**Work to be completed:**
Within the data below, find the string "Left" and return each line where it occurs.

- Opening Delimiter -

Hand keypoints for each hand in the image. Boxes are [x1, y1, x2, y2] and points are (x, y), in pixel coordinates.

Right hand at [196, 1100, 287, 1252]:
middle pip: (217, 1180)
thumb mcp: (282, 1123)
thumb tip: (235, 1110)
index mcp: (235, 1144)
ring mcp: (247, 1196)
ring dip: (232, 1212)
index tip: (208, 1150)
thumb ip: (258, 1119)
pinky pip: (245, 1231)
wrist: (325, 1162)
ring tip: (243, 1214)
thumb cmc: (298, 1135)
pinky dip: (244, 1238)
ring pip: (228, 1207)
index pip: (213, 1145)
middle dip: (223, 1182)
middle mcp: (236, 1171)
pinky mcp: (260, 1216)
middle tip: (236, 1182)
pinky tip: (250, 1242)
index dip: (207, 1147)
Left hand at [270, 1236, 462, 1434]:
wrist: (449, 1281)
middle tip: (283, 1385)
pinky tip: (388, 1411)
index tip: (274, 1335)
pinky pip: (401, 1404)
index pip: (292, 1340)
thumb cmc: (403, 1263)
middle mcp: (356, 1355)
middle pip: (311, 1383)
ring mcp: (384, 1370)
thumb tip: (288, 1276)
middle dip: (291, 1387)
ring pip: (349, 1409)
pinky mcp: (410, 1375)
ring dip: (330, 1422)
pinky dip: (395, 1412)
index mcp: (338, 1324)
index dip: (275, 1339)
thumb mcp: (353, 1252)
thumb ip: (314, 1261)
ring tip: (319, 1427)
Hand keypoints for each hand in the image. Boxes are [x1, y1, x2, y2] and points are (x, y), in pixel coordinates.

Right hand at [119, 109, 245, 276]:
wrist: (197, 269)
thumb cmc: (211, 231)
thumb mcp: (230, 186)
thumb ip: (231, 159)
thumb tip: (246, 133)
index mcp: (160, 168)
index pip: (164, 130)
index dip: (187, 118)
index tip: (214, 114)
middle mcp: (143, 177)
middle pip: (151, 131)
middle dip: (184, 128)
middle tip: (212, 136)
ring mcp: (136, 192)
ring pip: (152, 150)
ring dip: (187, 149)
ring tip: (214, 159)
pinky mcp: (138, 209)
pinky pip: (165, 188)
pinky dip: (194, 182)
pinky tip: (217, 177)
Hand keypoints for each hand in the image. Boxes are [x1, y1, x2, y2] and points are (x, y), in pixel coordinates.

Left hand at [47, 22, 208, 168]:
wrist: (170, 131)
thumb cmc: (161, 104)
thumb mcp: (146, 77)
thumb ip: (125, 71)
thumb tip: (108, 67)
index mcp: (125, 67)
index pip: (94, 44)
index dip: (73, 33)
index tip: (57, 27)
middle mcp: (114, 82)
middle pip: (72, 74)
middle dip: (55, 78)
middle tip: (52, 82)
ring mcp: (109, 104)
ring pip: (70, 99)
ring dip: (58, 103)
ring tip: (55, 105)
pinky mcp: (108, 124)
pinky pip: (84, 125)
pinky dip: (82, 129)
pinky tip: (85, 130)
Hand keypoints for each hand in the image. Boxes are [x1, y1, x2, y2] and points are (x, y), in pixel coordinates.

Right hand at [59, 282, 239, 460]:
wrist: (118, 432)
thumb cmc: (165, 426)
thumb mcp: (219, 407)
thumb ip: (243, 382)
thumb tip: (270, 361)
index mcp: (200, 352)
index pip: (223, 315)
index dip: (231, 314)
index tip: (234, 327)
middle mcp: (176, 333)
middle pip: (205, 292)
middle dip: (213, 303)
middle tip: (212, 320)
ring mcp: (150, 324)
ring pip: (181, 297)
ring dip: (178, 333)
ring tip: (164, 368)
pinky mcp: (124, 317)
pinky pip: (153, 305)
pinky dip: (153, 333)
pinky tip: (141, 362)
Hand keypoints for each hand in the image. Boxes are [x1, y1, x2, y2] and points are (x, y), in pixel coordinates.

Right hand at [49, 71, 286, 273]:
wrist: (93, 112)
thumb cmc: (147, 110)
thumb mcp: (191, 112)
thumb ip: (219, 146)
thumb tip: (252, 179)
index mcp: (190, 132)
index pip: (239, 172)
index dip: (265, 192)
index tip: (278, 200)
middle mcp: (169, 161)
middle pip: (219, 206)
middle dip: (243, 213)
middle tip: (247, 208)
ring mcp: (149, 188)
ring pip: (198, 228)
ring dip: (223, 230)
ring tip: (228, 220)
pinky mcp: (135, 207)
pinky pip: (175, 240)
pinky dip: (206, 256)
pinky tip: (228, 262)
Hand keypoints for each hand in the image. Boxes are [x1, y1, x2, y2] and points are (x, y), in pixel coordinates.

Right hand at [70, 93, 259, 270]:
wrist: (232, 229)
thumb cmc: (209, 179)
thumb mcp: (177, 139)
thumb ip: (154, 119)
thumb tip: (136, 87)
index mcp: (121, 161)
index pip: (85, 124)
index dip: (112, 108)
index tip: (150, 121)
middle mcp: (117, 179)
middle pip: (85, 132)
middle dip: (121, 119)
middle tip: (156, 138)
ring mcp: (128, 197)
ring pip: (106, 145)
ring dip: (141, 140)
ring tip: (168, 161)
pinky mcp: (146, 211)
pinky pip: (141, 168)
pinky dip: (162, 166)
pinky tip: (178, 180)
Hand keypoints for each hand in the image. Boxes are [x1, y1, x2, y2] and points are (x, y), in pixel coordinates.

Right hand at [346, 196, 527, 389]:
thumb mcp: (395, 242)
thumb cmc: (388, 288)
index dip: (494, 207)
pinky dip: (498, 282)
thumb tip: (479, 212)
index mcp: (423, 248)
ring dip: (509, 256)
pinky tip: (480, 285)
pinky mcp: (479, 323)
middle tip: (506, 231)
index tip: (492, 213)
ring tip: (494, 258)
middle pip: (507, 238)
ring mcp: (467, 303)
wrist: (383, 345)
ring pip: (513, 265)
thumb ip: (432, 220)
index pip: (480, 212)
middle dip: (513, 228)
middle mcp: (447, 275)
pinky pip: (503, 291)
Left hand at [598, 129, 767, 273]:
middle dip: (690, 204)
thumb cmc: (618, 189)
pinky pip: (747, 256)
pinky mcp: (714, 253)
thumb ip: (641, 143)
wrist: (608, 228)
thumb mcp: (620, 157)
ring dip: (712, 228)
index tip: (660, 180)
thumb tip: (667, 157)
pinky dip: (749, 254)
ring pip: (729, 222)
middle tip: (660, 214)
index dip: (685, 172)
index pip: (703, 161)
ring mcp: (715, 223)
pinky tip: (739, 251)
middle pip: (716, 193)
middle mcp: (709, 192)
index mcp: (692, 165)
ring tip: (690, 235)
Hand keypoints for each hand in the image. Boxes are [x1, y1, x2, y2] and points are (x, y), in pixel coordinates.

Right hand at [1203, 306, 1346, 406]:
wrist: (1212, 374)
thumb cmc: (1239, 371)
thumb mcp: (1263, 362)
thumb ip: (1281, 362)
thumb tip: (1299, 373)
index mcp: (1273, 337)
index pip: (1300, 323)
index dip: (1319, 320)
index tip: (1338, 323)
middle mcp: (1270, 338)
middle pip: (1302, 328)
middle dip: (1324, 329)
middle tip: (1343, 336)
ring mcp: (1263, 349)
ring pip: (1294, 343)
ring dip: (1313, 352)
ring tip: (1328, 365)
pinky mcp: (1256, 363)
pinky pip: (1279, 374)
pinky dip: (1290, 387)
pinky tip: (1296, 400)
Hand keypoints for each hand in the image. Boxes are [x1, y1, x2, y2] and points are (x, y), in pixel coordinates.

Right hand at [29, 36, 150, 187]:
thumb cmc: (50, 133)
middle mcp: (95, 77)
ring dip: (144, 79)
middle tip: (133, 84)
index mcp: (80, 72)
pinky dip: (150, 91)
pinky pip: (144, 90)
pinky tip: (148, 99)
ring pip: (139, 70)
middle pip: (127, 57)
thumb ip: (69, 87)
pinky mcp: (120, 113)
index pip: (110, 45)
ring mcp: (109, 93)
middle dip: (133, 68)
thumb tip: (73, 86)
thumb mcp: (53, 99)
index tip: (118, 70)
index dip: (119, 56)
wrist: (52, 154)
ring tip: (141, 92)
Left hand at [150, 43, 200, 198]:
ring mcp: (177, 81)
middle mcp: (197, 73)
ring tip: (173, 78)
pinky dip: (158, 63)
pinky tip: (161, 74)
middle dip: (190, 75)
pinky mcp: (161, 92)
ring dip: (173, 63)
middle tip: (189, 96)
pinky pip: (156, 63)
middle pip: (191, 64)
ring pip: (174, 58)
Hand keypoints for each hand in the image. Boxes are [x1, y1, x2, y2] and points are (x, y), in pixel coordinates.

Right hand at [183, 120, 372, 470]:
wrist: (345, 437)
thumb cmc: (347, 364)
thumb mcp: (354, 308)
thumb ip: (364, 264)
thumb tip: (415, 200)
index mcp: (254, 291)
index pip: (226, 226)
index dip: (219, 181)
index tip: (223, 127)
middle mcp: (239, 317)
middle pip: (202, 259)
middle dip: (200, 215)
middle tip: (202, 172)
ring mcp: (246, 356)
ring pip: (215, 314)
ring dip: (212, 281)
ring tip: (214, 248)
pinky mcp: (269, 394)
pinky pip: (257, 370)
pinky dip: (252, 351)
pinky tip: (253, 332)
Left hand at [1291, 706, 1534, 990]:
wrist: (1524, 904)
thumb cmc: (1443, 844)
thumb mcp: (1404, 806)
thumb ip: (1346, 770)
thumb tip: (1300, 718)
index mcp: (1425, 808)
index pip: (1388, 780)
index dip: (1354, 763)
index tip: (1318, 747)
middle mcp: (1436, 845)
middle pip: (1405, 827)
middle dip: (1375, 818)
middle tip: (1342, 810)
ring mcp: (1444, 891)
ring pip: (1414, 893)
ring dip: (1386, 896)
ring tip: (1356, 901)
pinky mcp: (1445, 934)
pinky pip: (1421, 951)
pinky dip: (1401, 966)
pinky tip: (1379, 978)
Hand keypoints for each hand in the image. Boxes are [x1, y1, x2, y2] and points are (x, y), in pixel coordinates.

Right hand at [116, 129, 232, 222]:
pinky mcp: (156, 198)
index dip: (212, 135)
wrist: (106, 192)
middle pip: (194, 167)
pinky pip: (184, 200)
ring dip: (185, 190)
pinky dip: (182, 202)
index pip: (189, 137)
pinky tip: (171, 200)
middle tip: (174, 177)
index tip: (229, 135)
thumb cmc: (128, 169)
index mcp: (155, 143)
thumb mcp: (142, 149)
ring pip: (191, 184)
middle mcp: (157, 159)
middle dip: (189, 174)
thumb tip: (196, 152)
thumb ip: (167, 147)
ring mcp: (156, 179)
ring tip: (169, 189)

- Closing Delimiter -

**Output for this exercise:**
Left hand at [270, 1236, 462, 1434]:
Left hand at [47, 22, 208, 168]:
Left hand at [598, 129, 767, 273]:
Left hand at [150, 43, 200, 198]:
Left hand at [1291, 706, 1534, 990]:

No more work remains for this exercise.